Data items:
········
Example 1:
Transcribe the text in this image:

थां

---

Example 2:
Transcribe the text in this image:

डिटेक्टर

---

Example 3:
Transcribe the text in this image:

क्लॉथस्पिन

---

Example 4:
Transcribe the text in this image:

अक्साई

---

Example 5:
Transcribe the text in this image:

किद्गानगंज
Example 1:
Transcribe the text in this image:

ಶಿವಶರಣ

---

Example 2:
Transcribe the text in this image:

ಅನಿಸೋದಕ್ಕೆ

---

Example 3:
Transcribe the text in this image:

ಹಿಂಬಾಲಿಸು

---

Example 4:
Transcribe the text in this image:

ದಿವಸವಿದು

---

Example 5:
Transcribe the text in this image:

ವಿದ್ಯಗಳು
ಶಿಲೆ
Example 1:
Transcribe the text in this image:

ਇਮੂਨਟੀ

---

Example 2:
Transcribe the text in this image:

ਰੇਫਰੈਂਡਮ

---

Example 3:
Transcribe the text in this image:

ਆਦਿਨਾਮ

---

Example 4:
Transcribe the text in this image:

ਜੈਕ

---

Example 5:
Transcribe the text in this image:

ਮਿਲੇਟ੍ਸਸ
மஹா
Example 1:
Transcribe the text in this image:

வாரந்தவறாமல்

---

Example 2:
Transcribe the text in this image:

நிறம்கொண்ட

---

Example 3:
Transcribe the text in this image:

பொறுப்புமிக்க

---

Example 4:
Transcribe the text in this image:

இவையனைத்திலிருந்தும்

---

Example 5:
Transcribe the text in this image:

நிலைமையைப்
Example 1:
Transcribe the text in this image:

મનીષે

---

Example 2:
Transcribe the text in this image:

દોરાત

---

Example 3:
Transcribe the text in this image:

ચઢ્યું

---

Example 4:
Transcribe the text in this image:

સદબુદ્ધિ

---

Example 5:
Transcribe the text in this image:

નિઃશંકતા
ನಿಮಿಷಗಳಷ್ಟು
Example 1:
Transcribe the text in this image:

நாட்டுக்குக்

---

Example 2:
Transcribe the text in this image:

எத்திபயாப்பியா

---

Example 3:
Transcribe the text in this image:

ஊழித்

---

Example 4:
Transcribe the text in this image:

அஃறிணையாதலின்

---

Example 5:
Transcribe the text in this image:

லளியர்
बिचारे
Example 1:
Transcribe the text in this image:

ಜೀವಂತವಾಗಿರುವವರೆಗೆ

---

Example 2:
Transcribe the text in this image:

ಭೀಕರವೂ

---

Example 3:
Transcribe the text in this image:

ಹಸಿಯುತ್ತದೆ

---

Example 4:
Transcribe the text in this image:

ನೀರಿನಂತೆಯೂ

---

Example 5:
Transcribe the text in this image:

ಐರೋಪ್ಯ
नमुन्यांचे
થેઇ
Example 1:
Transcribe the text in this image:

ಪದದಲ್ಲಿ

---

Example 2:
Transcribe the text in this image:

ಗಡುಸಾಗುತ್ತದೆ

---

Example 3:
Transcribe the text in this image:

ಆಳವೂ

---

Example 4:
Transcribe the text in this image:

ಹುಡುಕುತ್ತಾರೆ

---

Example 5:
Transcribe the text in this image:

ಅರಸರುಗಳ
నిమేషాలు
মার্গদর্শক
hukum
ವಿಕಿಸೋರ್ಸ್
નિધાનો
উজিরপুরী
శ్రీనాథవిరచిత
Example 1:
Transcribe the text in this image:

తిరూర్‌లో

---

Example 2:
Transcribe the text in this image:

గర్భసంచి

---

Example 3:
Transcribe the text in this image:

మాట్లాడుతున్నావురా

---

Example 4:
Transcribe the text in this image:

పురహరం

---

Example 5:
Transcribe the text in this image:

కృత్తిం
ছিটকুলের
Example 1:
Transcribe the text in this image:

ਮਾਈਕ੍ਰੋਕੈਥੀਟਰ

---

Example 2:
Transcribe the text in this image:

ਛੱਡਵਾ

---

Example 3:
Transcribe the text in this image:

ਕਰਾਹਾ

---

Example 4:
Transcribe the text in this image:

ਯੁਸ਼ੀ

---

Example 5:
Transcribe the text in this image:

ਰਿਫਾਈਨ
········
### Aim of the exercise
Write out every line of the data above, keeping each character the same.

### Problem solution
Example 1:
Transcribe the text in this image:

थां

---

Example 2:
Transcribe the text in this image:

डिटेक्टर

---

Example 3:
Transcribe the text in this image:

क्लॉथस्पिन

---

Example 4:
Transcribe the text in this image:

अक्साई

---

Example 5:
Transcribe the text in this image:

किद्गानगंज
Example 1:
Transcribe the text in this image:

ಶಿವಶರಣ

---

Example 2:
Transcribe the text in this image:

ಅನಿಸೋದಕ್ಕೆ

---

Example 3:
Transcribe the text in this image:

ಹಿಂಬಾಲಿಸು

---

Example 4:
Transcribe the text in this image:

ದಿವಸವಿದು

---

Example 5:
Transcribe the text in this image:

ವಿದ್ಯಗಳು
ಶಿಲೆ
Example 1:
Transcribe the text in this image:

ਇਮੂਨਟੀ

---

Example 2:
Transcribe the text in this image:

ਰੇਫਰੈਂਡਮ

---

Example 3:
Transcribe the text in this image:

ਆਦਿਨਾਮ

---

Example 4:
Transcribe the text in this image:

ਜੈਕ

---

Example 5:
Transcribe the text in this image:

ਮਿਲੇਟ੍ਸਸ
மஹா
Example 1:
Transcribe the text in this image:

வாரந்தவறாமல்

---

Example 2:
Transcribe the text in this image:

நிறம்கொண்ட

---

Example 3:
Transcribe the text in this image:

பொறுப்புமிக்க

---

Example 4:
Transcribe the text in this image:

இவையனைத்திலிருந்தும்

---

Example 5:
Transcribe the text in this image:

நிலைமையைப்
Example 1:
Transcribe the text in this image:

મનીષે

---

Example 2:
Transcribe the text in this image:

દોરાત

---

Example 3:
Transcribe the text in this image:

ચઢ્યું

---

Example 4:
Transcribe the text in this image:

સદબુદ્ધિ

---

Example 5:
Transcribe the text in this image:

નિઃશંકતા
ನಿಮಿಷಗಳಷ್ಟು
Example 1:
Transcribe the text in this image:

நாட்டுக்குக்

---

Example 2:
Transcribe the text in this image:

எத்திபயாப்பியா

---

Example 3:
Transcribe the text in this image:

ஊழித்

---

Example 4:
Transcribe the text in this image:

அஃறிணையாதலின்

---

Example 5:
Transcribe the text in this image:

லளியர்
बिचारे
Example 1:
Transcribe the text in this image:

ಜೀವಂತವಾಗಿರುವವರೆಗೆ

---

Example 2:
Transcribe the text in this image:

ಭೀಕರವೂ

---

Example 3:
Transcribe the text in this image:

ಹಸಿಯುತ್ತದೆ

---

Example 4:
Transcribe the text in this image:

ನೀರಿನಂತೆಯೂ

---

Example 5:
Transcribe the text in this image:

ಐರೋಪ್ಯ
नमुन्यांचे
થેઇ
Example 1:
Transcribe the text in this image:

ಪದದಲ್ಲಿ

---

Example 2:
Transcribe the text in this image:

ಗಡುಸಾಗುತ್ತದೆ

---

Example 3:
Transcribe the text in this image:

ಆಳವೂ

---

Example 4:
Transcribe the text in this image:

ಹುಡುಕುತ್ತಾರೆ

---

Example 5:
Transcribe the text in this image:

ಅರಸರುಗಳ
నిమేషాలు
মার্গদর্শক
hukum
ವಿಕಿಸೋರ್ಸ್
નિધાનો
উজিরপুরী
శ్రీనాథవిరచిత
Example 1:
Transcribe the text in this image:

తిరూర్‌లో

---

Example 2:
Transcribe the text in this image:

గర్భసంచి

---

Example 3:
Transcribe the text in this image:

మాట్లాడుతున్నావురా

---

Example 4:
Transcribe the text in this image:

పురహరం

---

Example 5:
Transcribe the text in this image:

కృత్తిం
ছিটকুলের
Example 1:
Transcribe the text in this image:

ਮਾਈਕ੍ਰੋਕੈਥੀਟਰ

---

Example 2:
Transcribe the text in this image:

ਛੱਡਵਾ

---

Example 3:
Transcribe the text in this image:

ਕਰਾਹਾ

---

Example 4:
Transcribe the text in this image:

ਯੁਸ਼ੀ

---

Example 5:
Transcribe the text in this image:

ਰਿਫਾਈਨ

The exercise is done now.